**Verilen Problem 1:**
Kayıtlarda "scientific name: Siphocampylus stenolobus" ifadesinin geçtiği satırdan başlayıp kayıtların sonuna kadar uzanan satırları, iki uç da dahil olmak üzere, "Sıra No" ve "Kayıt Satırı" sütunlarından oluşan bir Markdown tablosuna dönüştürün. Boş satırları tabloya almayın.

Yanlış, yanlışı silmez...

YAYINLAMA: 08 Mart 2016 / 18.00 | GÜNCELLEME: 08 Mart 2016 / 18.00

         Müflis tüccar gibi hep eski ile bugünü karşılaştırınca sanmayınız ki "eskiye takılıp kalma" gibi bir durum yaşıyorum. Aslında yıllardır bu güzel ülkede olaylar kısır bir döngüye kapılmış gibi benzer şekilde oluşunca, zorunlu olarak eski ile yeniyi karşılaştırıyorum.
        Örnek mi istiyorsunuz? 1950 yılı 14 Mayıs'ında yapılan seçimle işbaşına gelen DP,  ilkin CHP'nin yan kuruluşu olarak gördüğü Halkevlerini kapatmış, tüm varlığına el koymuştu. Sadece bu kadar değil. Devletin malı saydığı CHP'nin sözcüsü Ulus gazetesinin basım tesisleri için de aynı uygulamayı yapmıştı.
        27 Mayıs 1960 askeri darbesinde de DP'nin sözcüsü Zafer ve Son Havadis gazeteleri kapatılmıştı.
        Ayni olayları dönüp dönüp yaşıyoruz.
        "Dön Hacı baba..." işi...
        Bugün de devam ediyor bu yanlışlar...  Demokrasilerde gazeteler nasıl ve neden kapatılır? Kuşkusuz bu konuda yürürlükte demokratik yasalar vardır. Kapatma işlemi, yayından alıkoyma yasalara göre yapılır.
        Son bir kaç aydır, Istanbul basınında gazetelere  el konuluyor,  yöneticileri değiştiriliyor.

**Verilen Problem 2:**
Okuma metninde adı geçen bütün gazeteleri listeleyin.

**Alıştırma Girdileri:**

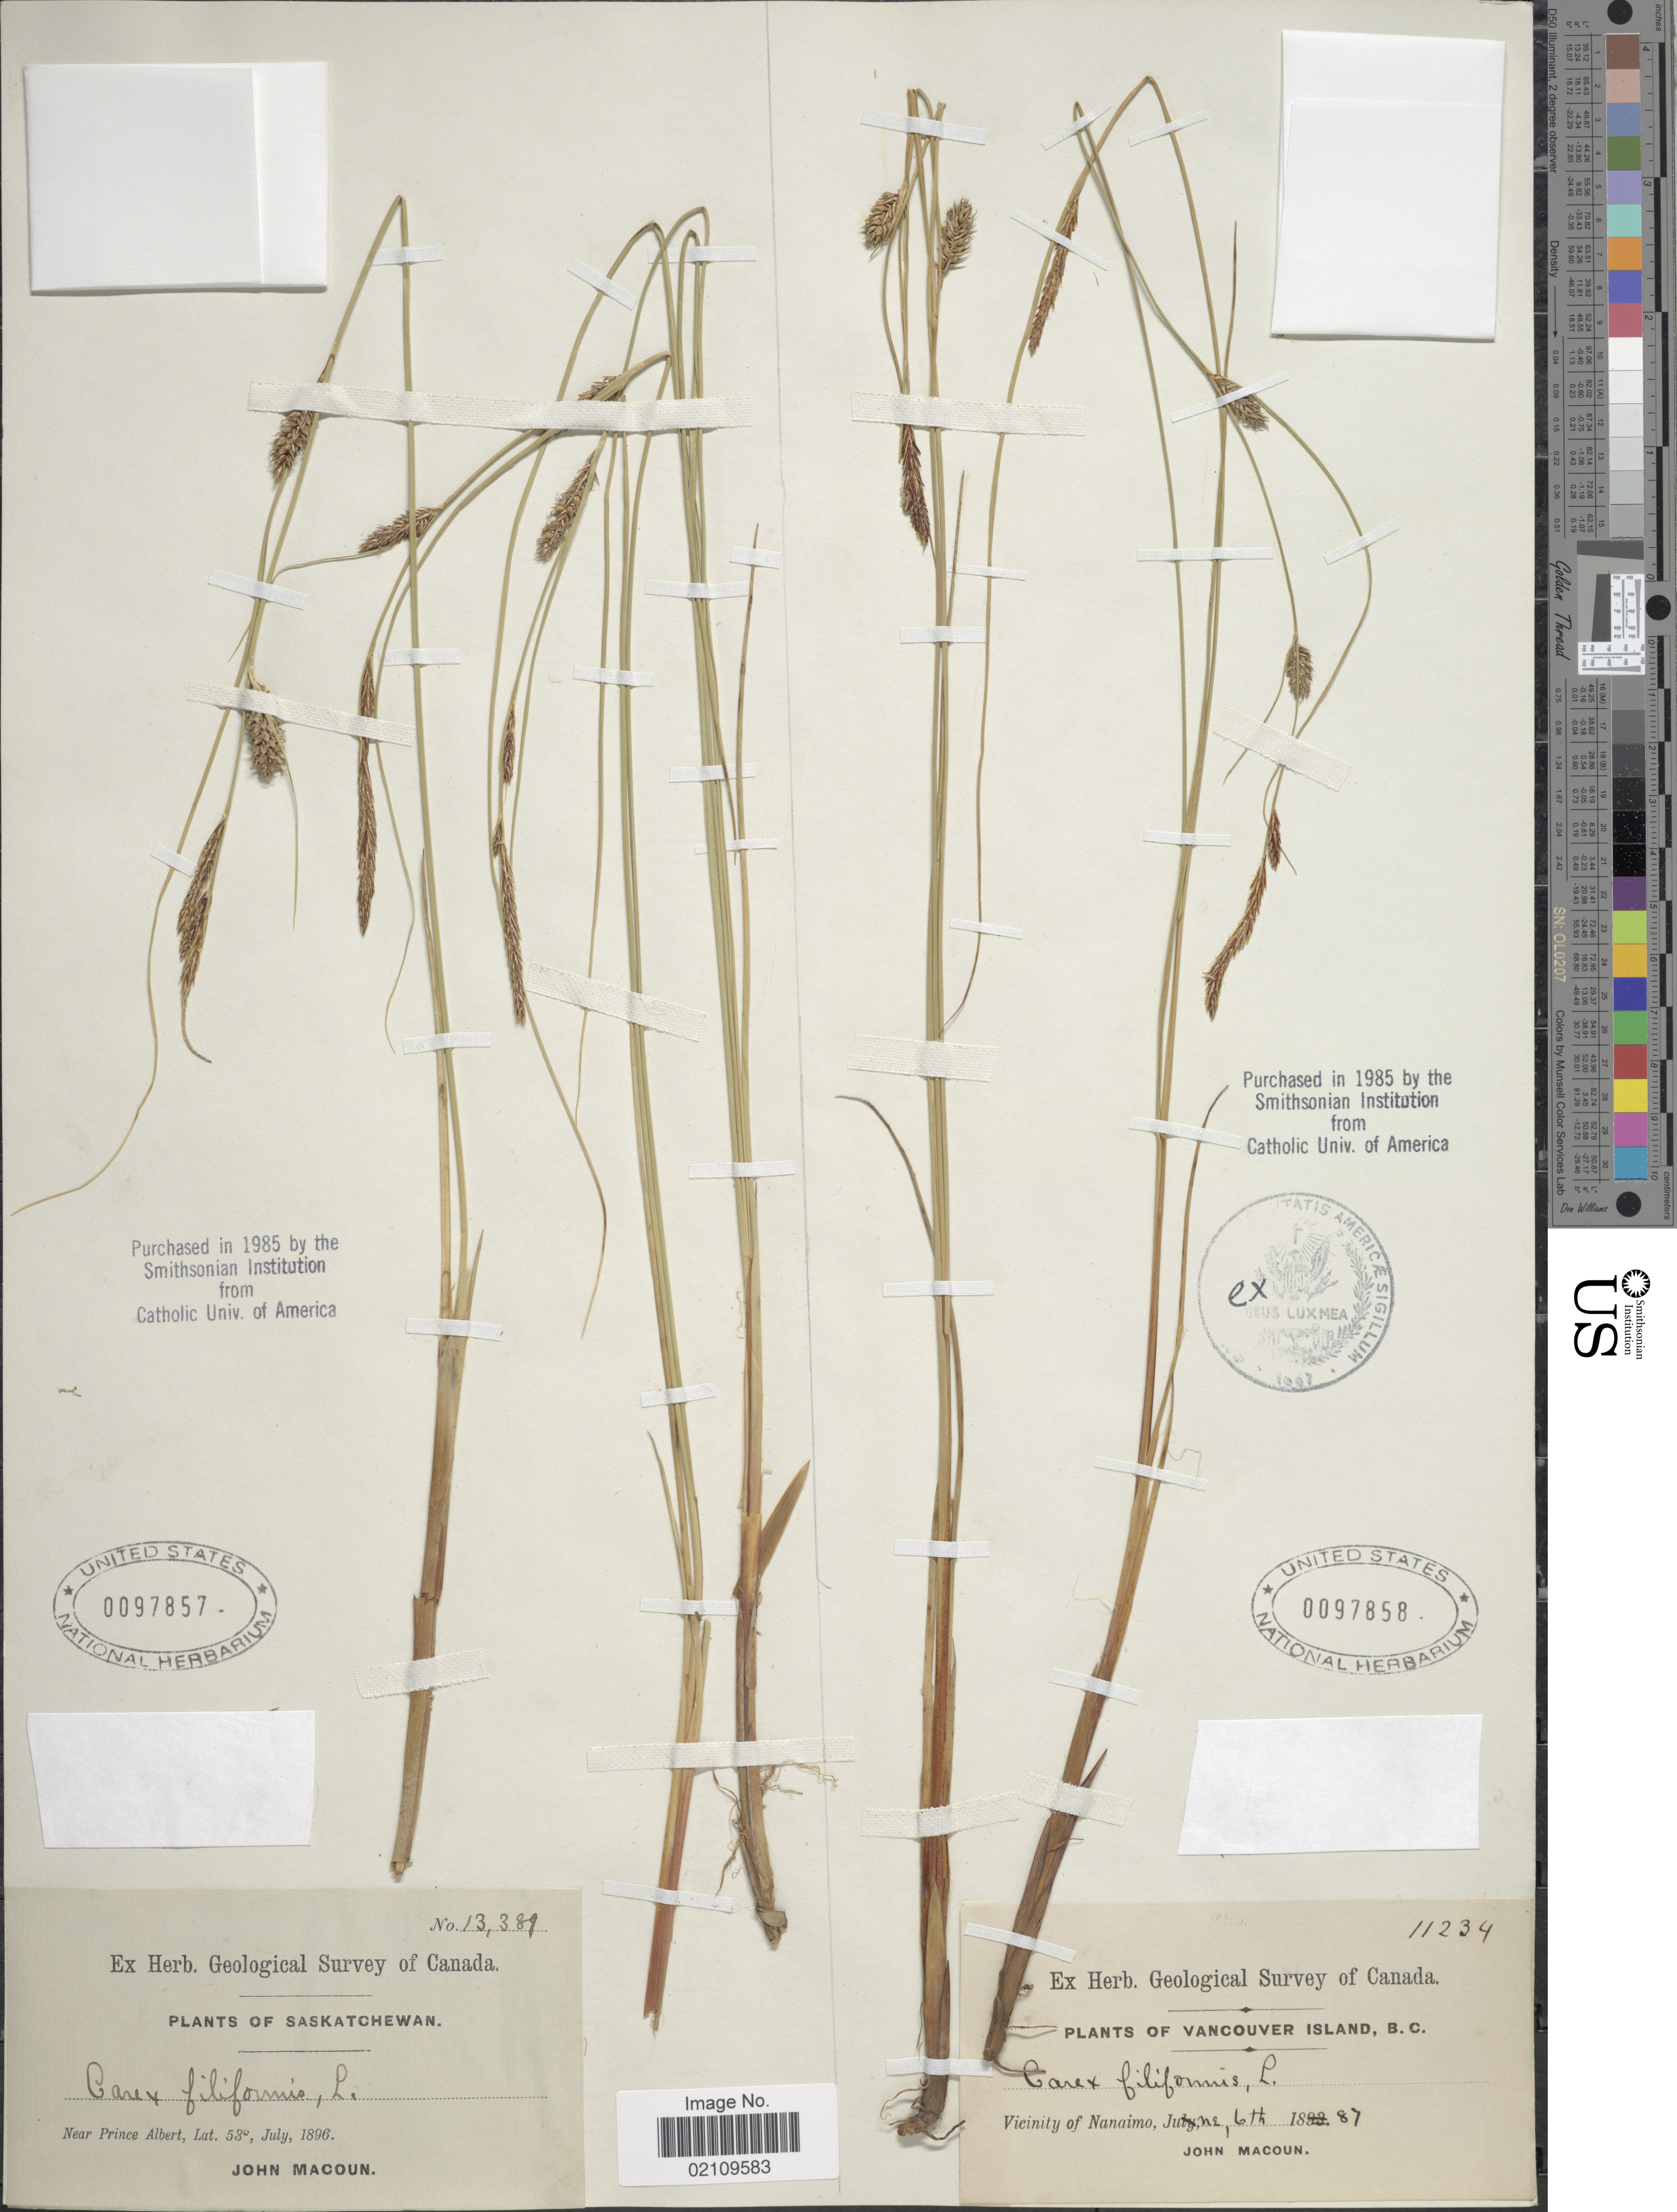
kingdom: Plantae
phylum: Tracheophyta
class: Liliopsida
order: Poales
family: Cyperaceae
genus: Carex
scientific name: Carex lasiocarpa var. americana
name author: Fernald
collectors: J. Macoun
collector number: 13389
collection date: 1896-07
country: Canada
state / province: Saskatchewan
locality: Near Prince Albert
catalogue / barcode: US 97857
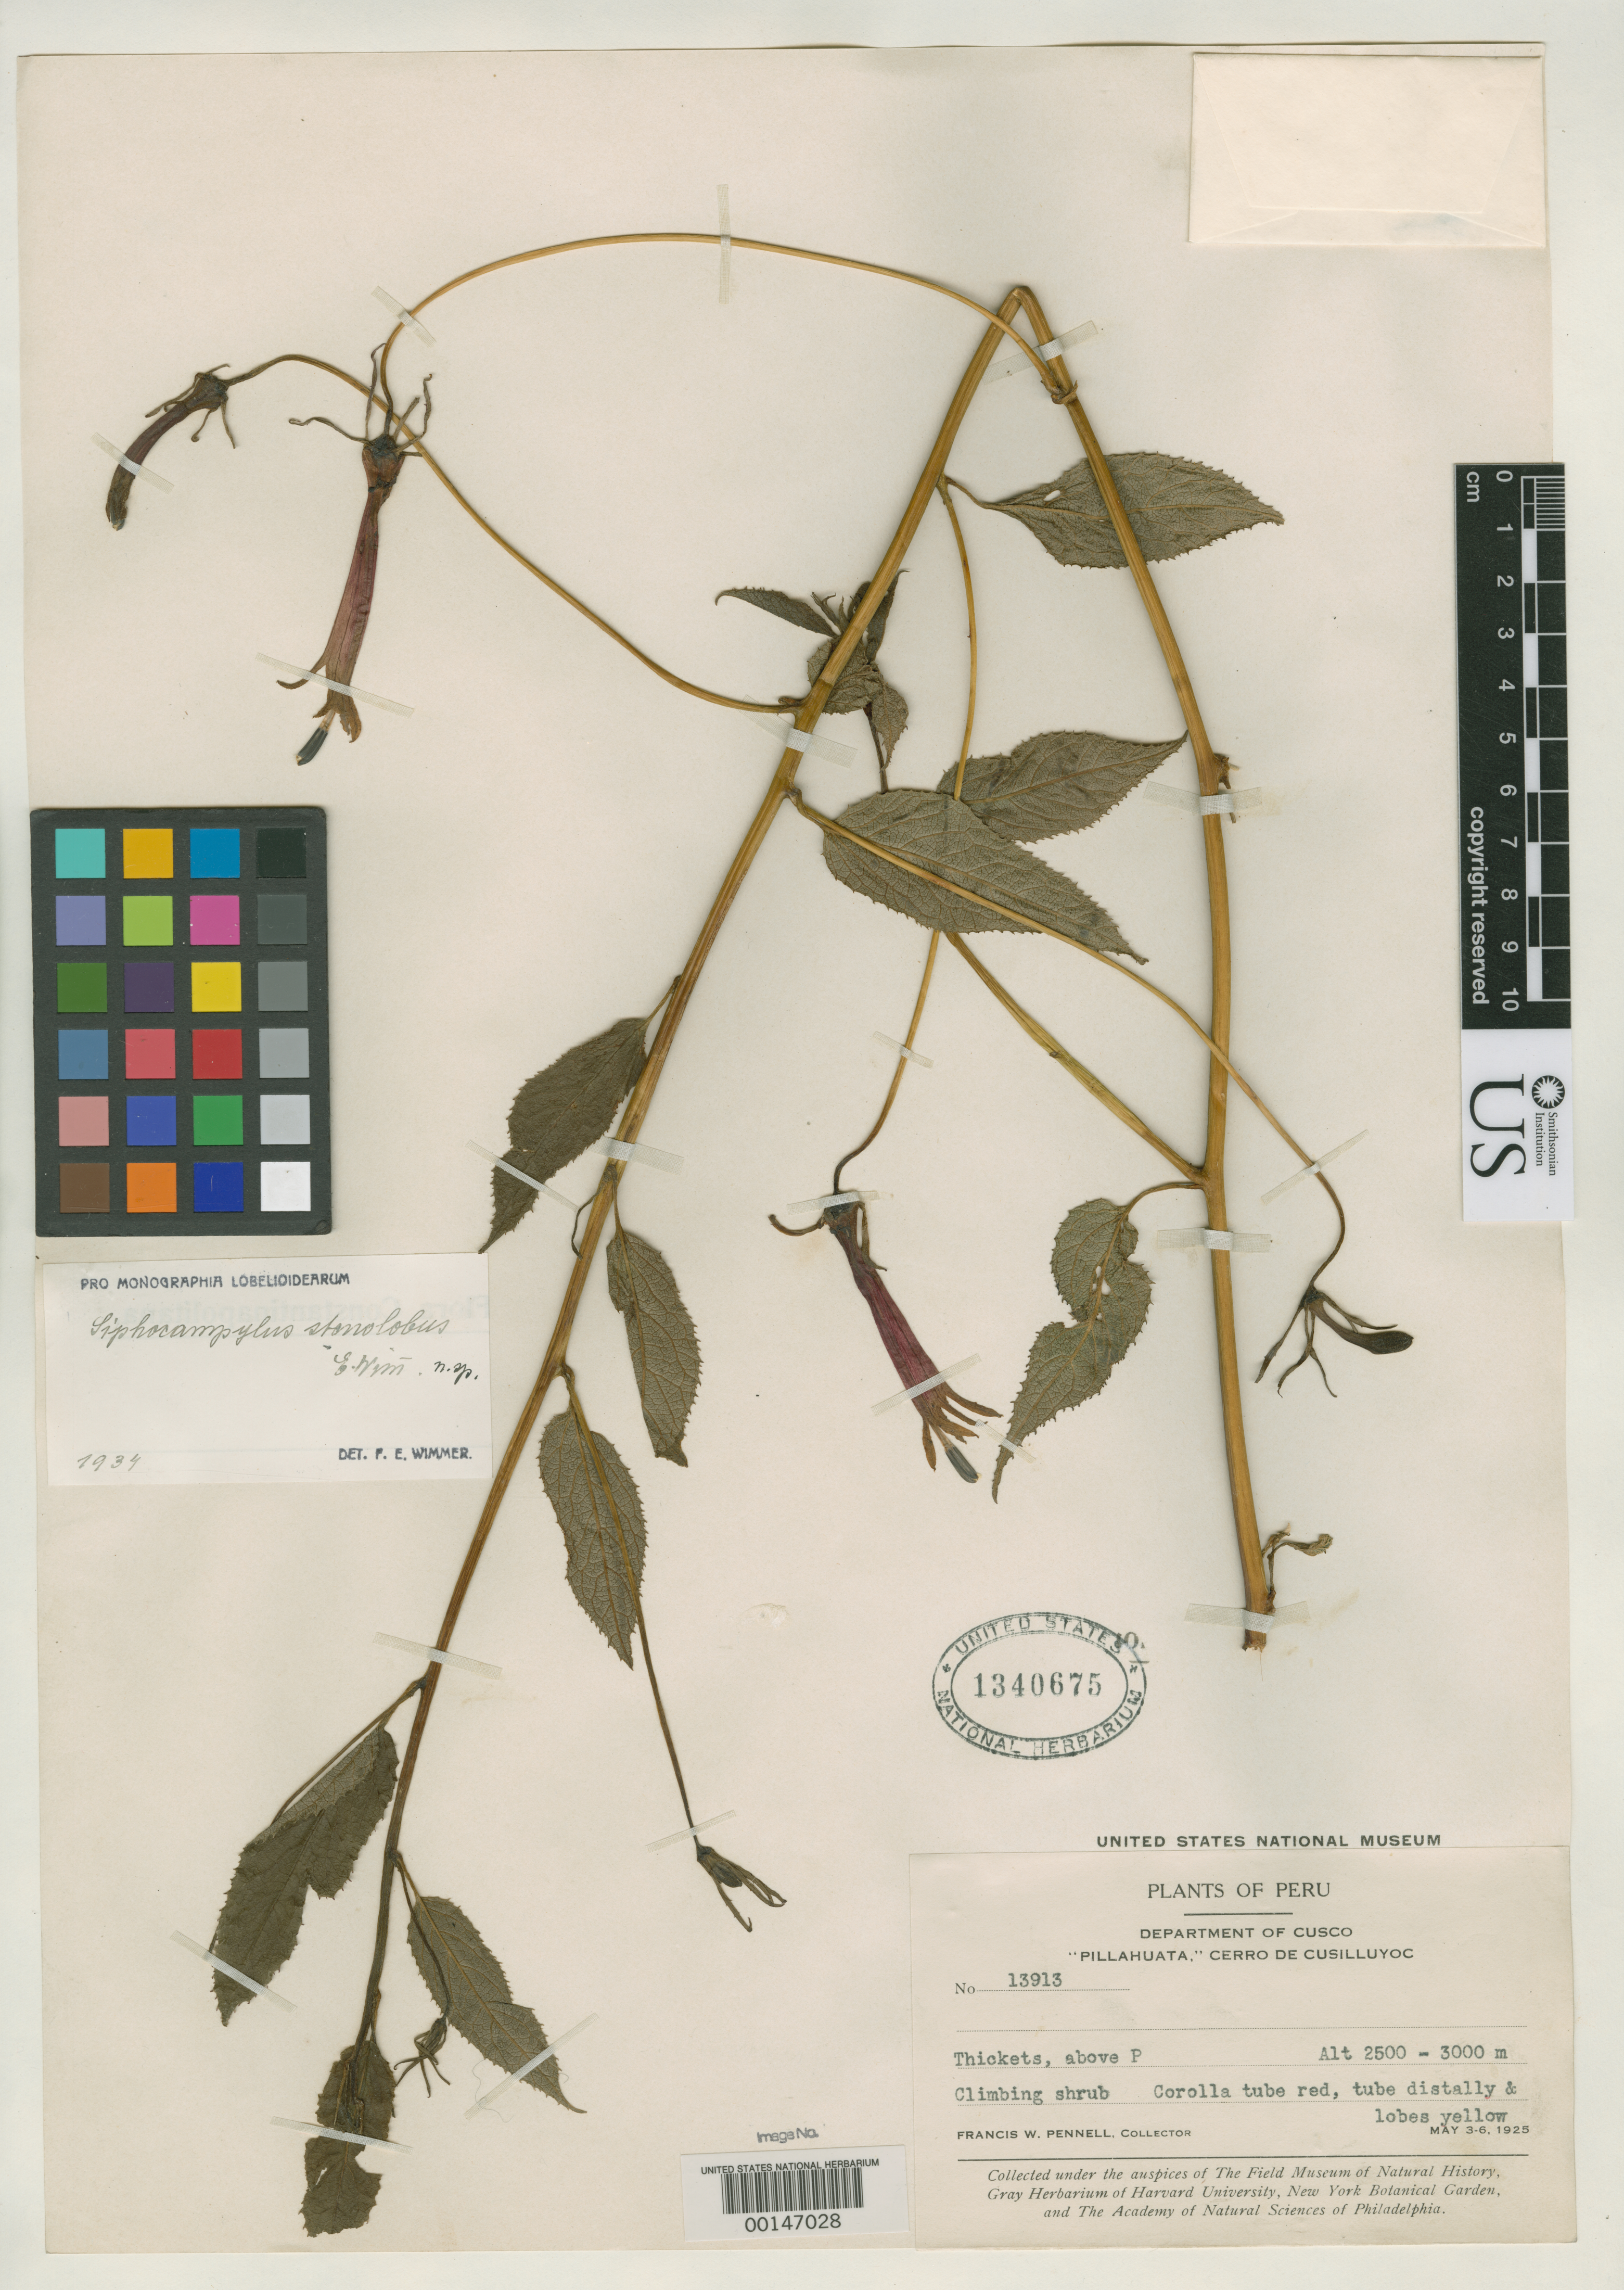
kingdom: Plantae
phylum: Tracheophyta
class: Magnoliopsida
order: Asterales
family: Campanulaceae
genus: Siphocampylus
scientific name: Siphocampylus stenolobus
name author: E. Wimm.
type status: Isotype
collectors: F. W. Pennell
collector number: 13913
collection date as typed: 03 May 1925 to 06 May 1925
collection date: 1925-05-03/1925-05-06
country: Peru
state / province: Cusco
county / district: Paucartambo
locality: "Pillahuata," Cerro de Cusilluyoc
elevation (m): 2500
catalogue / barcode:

**Çözüm 1:**
| Sıra No | Kayıt Satırı |
|---|---|
| 1 | scientific name: Siphocampylus stenolobus |
| 2 | name author: E. Wimm. |
| 3 | type status: Isotype |
| 4 | collectors: F. W. Pennell |
| 5 | collector number: 13913 |
| 6 | collection date as typed: 03 May 1925 to 06 May 1925 |
| 7 | collection date: 1925-05-03/1925-05-06 |
| 8 | country: Peru |
| 9 | state / province: Cusco |
| 10 | county / district: Paucartambo |
| 11 | locality: "Pillahuata," Cerro de Cusilluyoc |
| 12 | elevation (m): 2500 |
| 13 | catalogue / barcode: |

**Çözüm 2:**
- Ulus
- Zafer
- Son Havadis